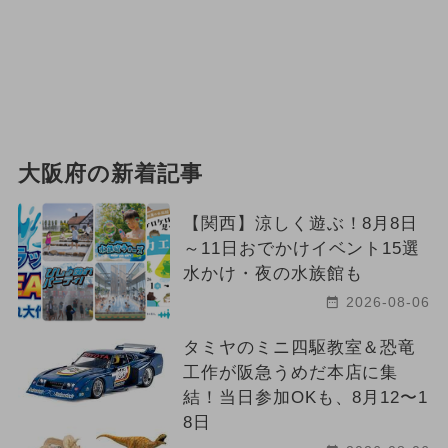
大阪府の新着記事
【関西】涼しく遊ぶ！8月8日
～11日おでかけイベント15選
水かけ・夜の水族館も
2026-08-06
タミヤのミニ四駆教室＆恐竜
工作が阪急うめだ本店に集
結！当日参加OKも、8月12〜1
8日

HOW TO COMPLETE THIS TASK> Rewrite the lines of the data above, replacing "新着記事" with "人気記事" and leaving everything else unchanged. Omit the pictures from your answer.

FINISHED TASK>
大阪府の人気記事
【関西】涼しく遊ぶ！8月8日
～11日おでかけイベント15選
水かけ・夜の水族館も
2026-08-06
タミヤのミニ四駆教室＆恐竜
工作が阪急うめだ本店に集
結！当日参加OKも、8月12〜1
8日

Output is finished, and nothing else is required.